Dietary management includes frequent consumption of protein-rich meals and nighttime feedings of uncooked cornstarch (2g/kg), which acts as a slow-release form of glucose. This can also be administered during acute illness or times of inadequate oral intake.[5]

Recommend the avoidance of highly processed carbohydrates to prevent conversion of excess glucose to lactate.


Activity restrictions are not indicated.



Further Outpatient Care

Conduct a follow-up evaluation to assess for adequate physical growth, developmental maturation, and avoidance of hypoglycemic episodes, with adjustments in dietary management as needed.


Avoid prolonged fasting of greater than 5-7 hours. Some patients cannot tolerate even a shorter fasting period of less than 5 hours. During an acute illness with decreased oral intake, maintain normoglycemia with intravenous infusion of glucose-containing solution.
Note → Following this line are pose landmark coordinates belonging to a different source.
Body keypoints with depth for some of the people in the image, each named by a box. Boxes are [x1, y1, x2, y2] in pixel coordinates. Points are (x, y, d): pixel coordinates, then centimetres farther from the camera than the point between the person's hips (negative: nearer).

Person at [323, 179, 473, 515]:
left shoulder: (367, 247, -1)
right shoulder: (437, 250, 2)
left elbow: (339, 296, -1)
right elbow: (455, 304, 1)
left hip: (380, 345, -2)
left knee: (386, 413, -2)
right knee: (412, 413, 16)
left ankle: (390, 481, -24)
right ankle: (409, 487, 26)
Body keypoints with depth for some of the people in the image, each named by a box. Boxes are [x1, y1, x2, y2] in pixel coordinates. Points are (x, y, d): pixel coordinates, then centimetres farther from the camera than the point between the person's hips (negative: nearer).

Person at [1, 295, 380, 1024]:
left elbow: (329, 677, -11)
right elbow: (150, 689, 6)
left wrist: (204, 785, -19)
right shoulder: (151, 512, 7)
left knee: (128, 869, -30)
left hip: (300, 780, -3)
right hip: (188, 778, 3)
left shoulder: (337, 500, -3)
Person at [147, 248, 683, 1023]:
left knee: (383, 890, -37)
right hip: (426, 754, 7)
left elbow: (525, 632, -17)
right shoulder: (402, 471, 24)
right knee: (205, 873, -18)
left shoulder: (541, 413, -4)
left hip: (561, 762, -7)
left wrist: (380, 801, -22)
The prognosis is good for normal growth and intellectual development when the condition is diagnosed early and when episodes of hypoglycemia are prevented with good dietary management.

Patient Education

Educate the patient and parents about proper diet management and avoidance of fasting. Educate the parents and primary physician about the administration of intravenous glucose solutions during acute illness with decreased oral intake. Dietary teaching is suggested for children as soon as they are developmentally ready. Educate the patient and the family about the autosomal-recessive inheritance of this condition and recurrent risk within the same family, as well as extended relatives.